:: TEXT

Inzwischen freuen sich auch die Grünen über Parteispenden von Konzernen wie Daimler und BMW

Von Matthias Meisner

Berlin - Das waren noch Zeiten, als die Grünen gegen die Verfilzung zwischen Politik und Wirtschaft „durch Beraterverträge, Zuwendungen, Aufsichtsratssitze“ wetterten. Dietmar Strehl, Schatzmeister, sitzt zufrieden in seinem Büro. Dunkel erinnert er sich an das erste Programm, das bis vor ein paar Jahren Gültigkeit hatte. Das war einmal. Er schmunzelt und legt die Fakten auf den Tisch: Zum ersten Mal haben die Grünen im großen Stil Spenden von deutschen Konzernen bekommen – darunter von Allianz, BMW und Daimler-Chrysler. Gut eine Million Euro waren es 2002, vier Prozent der Gesamteinnahmen. Der Trend ist klar: 2001 lagen die Unternehmensspenden bei nur 550 000 Euro, im Jahr zuvor sogar nur bei 200 000 Euro. „Wir haben eine relevante Größe erreicht.“

Es hat sich was getan, vor allem kulturell. Denn dass die Spenden nicht mehr nur aus den Reihen der eigenen Abgeordneten kommen, die einen Teil ihrer Diäten an die Partei abgeben, hat etwas mit Veränderung der Partei zu tun. „In diesem Bereich sind wir schon etabliert“, sagt der Schatzmeister. Und macht keinen Hehl daraus, dass er über weitere Unternehmen als Großspender durchaus froh wäre. Andere kassieren schließlich auch und in größerem Umfang. Die SPD etwa bekam 2002 von Firmen 3,4 Millionen Euro überwiesen. Die konservative Opposition hatte es noch besser: 3,1 Millionen Euro verbuchte die FDP, 7,2 Millionen die CSU und 9,6 Millionen die CDU.

Manche Konzerne, etwa die Allianz, spenden allen Parteien, weil sie die Demokratie unterstützen wollen. Andere finden, glaubt Strehl, das Grünen-Programm „interessant“. Bestimmte Unternehmen werden inzwischen gezielt umworben – etwa solche aus der Windenergie- oder Photovoltaikbranche. Doch nehmen würde Strehl das Geld fast von jedem, eine „bisher klare Grenze“ zieht er zu Rüstungskonzernen.

::::
:: EXTRAHIERTE DATEN

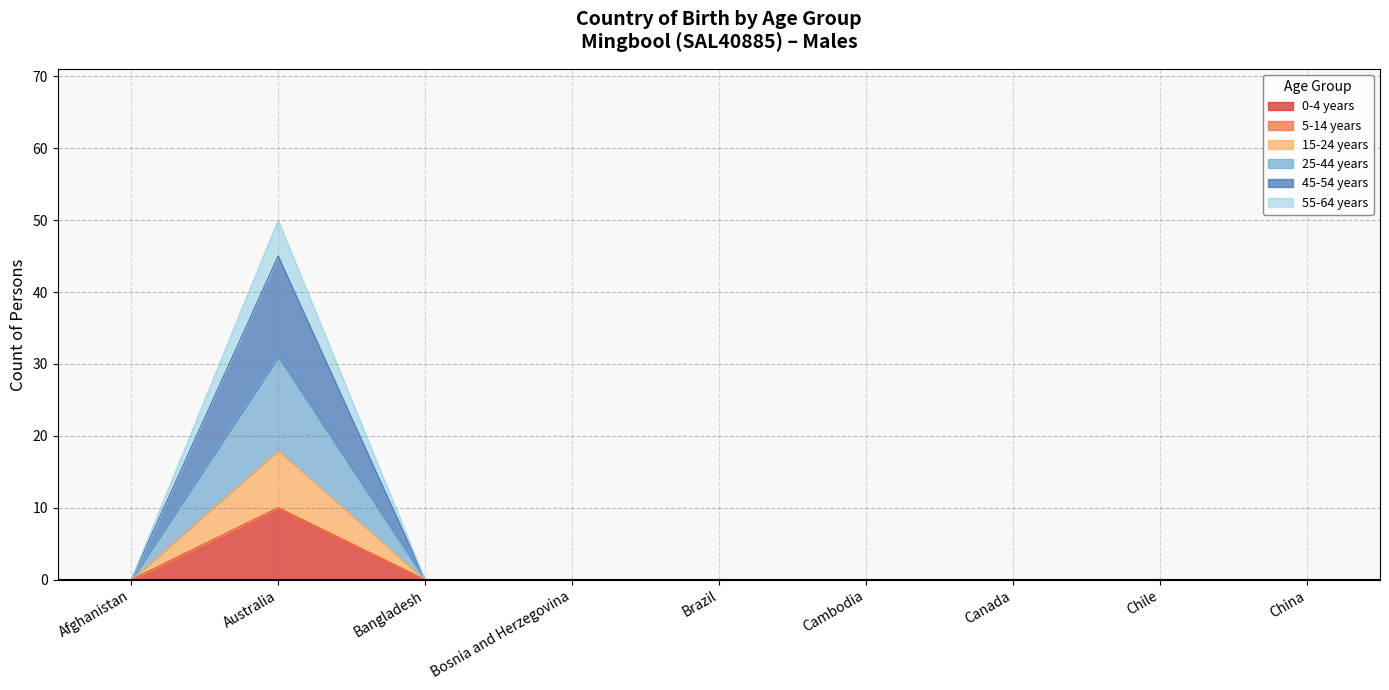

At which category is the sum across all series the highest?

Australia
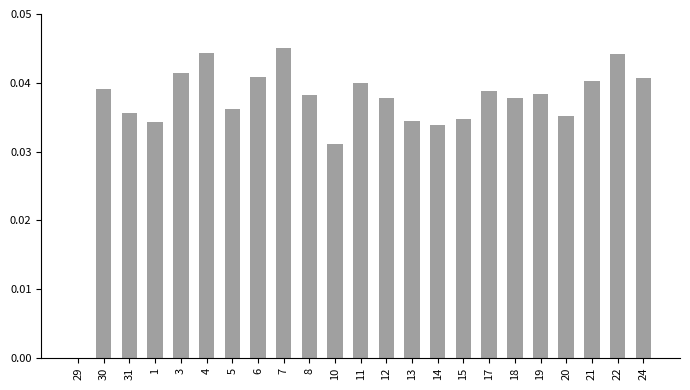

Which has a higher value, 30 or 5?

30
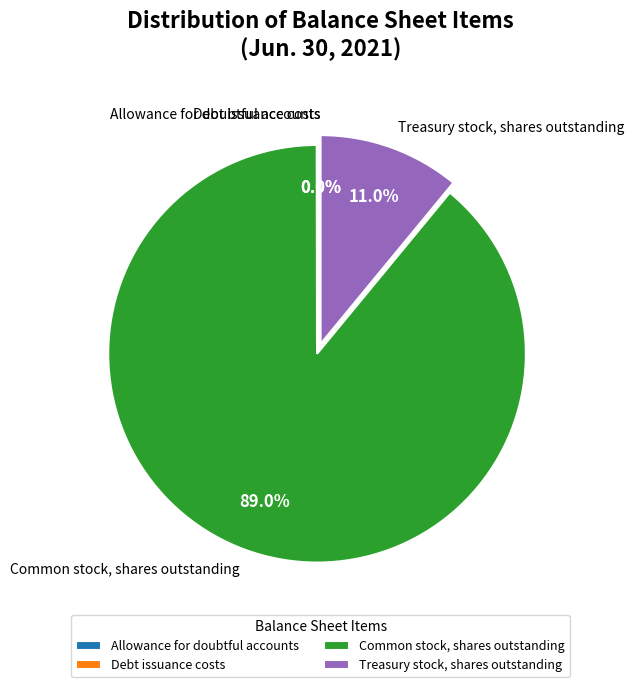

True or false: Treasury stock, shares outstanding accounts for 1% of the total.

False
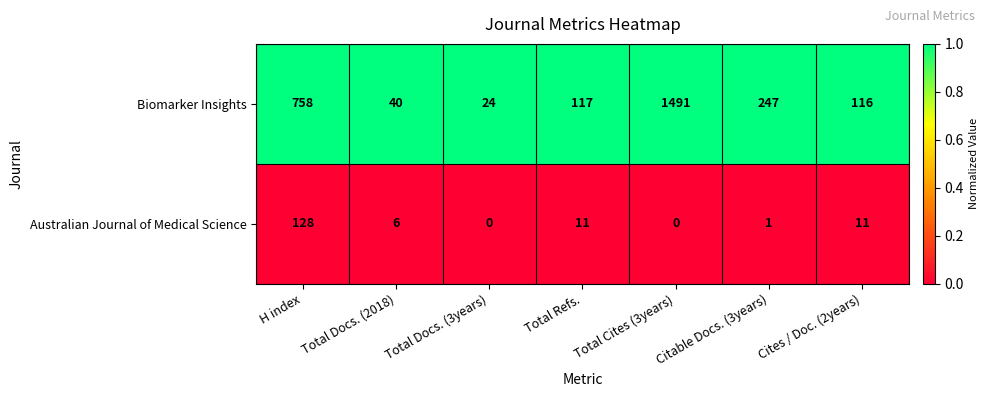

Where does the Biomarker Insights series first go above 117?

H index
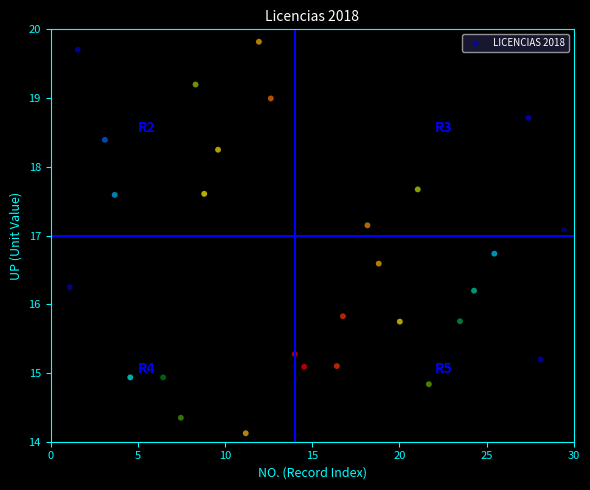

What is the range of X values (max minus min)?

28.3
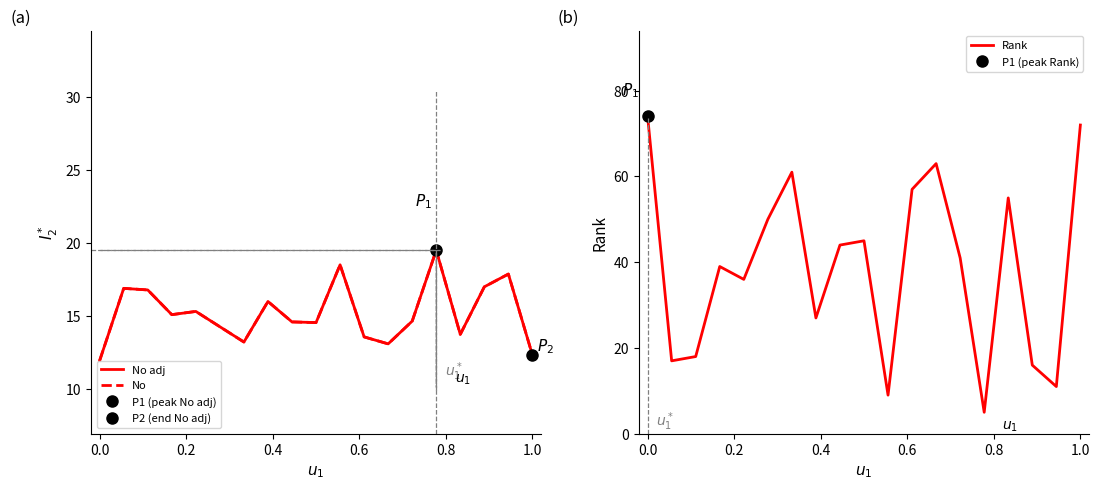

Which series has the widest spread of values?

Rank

::::
:: EXTRAHIERTE DATEN

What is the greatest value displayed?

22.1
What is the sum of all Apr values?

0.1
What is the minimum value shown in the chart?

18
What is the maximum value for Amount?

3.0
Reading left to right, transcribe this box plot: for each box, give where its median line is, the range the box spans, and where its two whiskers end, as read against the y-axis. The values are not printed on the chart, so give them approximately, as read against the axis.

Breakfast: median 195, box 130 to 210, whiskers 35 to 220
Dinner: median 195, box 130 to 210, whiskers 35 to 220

::::

• [AUFGABEN BEARBEITEN]
1) Schreiben Sie aus dem Text über die Parteispenden an die Grünen den Abschnitt ab, der bei „Manche Konzerne, etwa“ beginnt und bei „er zu Rüstungskonzernen.“ endet.
2) Setzen Sie den Text über die Parteispenden an die Grünen nach seinem letzten Satz fort.

• [LÖSUNGEN ZUR ÜBUNG]
1)
Manche Konzerne, etwa die Allianz, spenden allen Parteien, weil sie die Demokratie unterstützen wollen. Andere finden, glaubt Strehl, das Grünen-Programm „interessant“. Bestimmte Unternehmen werden inzwischen gezielt umworben – etwa solche aus der Windenergie- oder Photovoltaikbranche. Doch nehmen würde Strehl das Geld fast von jedem, eine „bisher klare Grenze“ zieht er zu Rüstungskonzernen.

2)
Ein bisschen sensibel ist die Parteibasis geblieben – selbst wenn sie zugesteht, dass die Grünen nach dem CDU-Parteispendenskandal für eine klarere Spendenpraxis gekämpft haben. Strehl erlebt das etwa auf Parteitagen. 1999 gab es in Erfurt eine lange Debatte zum Thema Sponsoring. Mit dem beschlossenen Grundsatz kann der Chef-Kassierer leben: Der Vorstand solle „kein Sponsoring zulassen, das dem Ansehen der Grünen Schaden zufügt“. Aufregung gibt es ab und zu über Anzeigen in der Parteizeitung „Schrägstrich“. Strehl muss diese Einnahmen gar nicht als Unternehmensspende verbuchen, doch regen sich Mitglieder etwa über Reklame der Chemieindustrie auf. Strehl: „Ich muss die Seele unserer Mitgliedschaft im Auge haben. Das Schlimmste wäre, wenn wir Geld bekommen, aber die Partei in Aufruhr ist.“

Doch heftiger Protest ist kaum zu erwarten. Die Mitglieder wissen, dass Sponsoren Stände auf den Parteitagen aufschlagen, und nicht linke Buchhändler oder Verkäufer von Ansteckern. Ob nun die Bahn, der Bundesverband der deutschen Industrie oder der Grüne Punkt – die Wirtschaft hat einen festen Platz in den Hallen.